The diagnostic question is whether the system could run the same task unattended and produce an accepted result. If success assumes an attentive operator, the autonomy is not in the system. It is in the operator.
The objection and its limits
The objection is that curated task execution sounds less advanced. It requires human effort to shape the work. It does not match the dream of fully autonomous AI development. It feels like a concession.
It is less theatrical, not less effective.
A curated task that runs, passes verification, and produces accepted code is more advanced in any operational sense than a dynamically planned task that produces impressive output requiring an hour of cleanup.
Dependable construction is a higher standard than impressive demos. A demo optimizes for audience reaction. A construction system optimizes for accepted output at rational cost. Those objectives favor different architectures.
The near-term advantage belongs to systems that specify work well, not because specification is the final answer, but because it is the current bottleneck. Models can often execute well-specified tasks reliably in real codebases. They cannot yet reliably specify their own work to the standard dependable construction requires.
When that changes, the architecture should change with it. Until then, curated execution is not a compromise. It is the stronger operating model.
Closing
Dependability currently comes from shaping work well, not from maximizing agent freedom.

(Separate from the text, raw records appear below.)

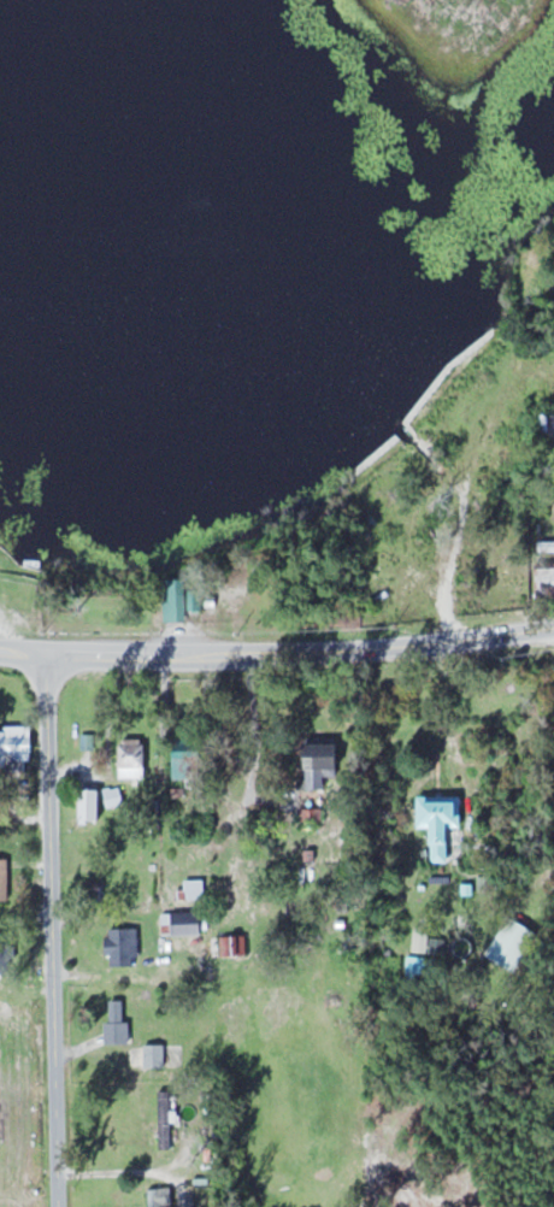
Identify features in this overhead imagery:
building: (547, 547)
building: (545, 577)
building: (3, 579)
building: (175, 599)
building: (195, 599)
road: (304, 647)
road: (26, 648)
building: (18, 741)
building: (134, 754)
building: (322, 759)
building: (188, 762)
building: (114, 795)
building: (92, 803)
building: (442, 820)
building: (5, 878)
building: (195, 888)
building: (185, 922)
road: (53, 929)
building: (427, 940)
building: (513, 942)
building: (232, 944)
building: (124, 945)
building: (421, 965)
building: (118, 1021)
building: (156, 1055)
building: (163, 1118)
building: (162, 1197)

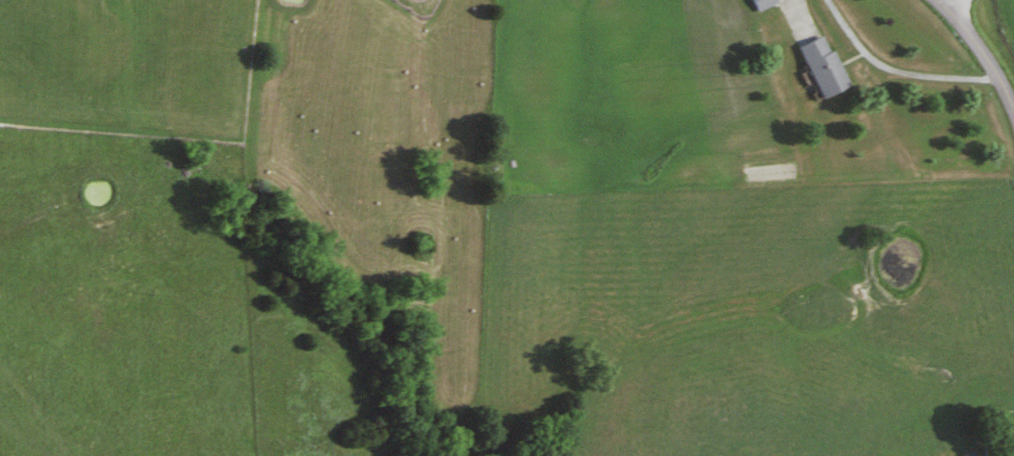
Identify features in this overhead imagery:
building: (758, 4)
road: (963, 13)
road: (978, 51)
building: (817, 67)
road: (894, 75)
building: (1008, 433)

The most reliable systems are not the ones with the most autonomy. They are the ones with the sharpest tasks: explicit acceptance criteria, bounded scope, deliberate backend choice, and a verification layer with something concrete to check.
Dynamic planning will improve. Models will get better at decomposition, edge cases, and contract writing. When that happens, the right response is to let planning agents produce curated tasks that meet the same contractual standard — not to abandon the standard.
The diagnostic question for any AI development workflow is this: is the system executing against well-shaped contracts, or interpreting vague goals and hoping the operator will clean up the difference?
If autonomy depends on cleanup, it is not autonomy. It is delegation with hidden labor.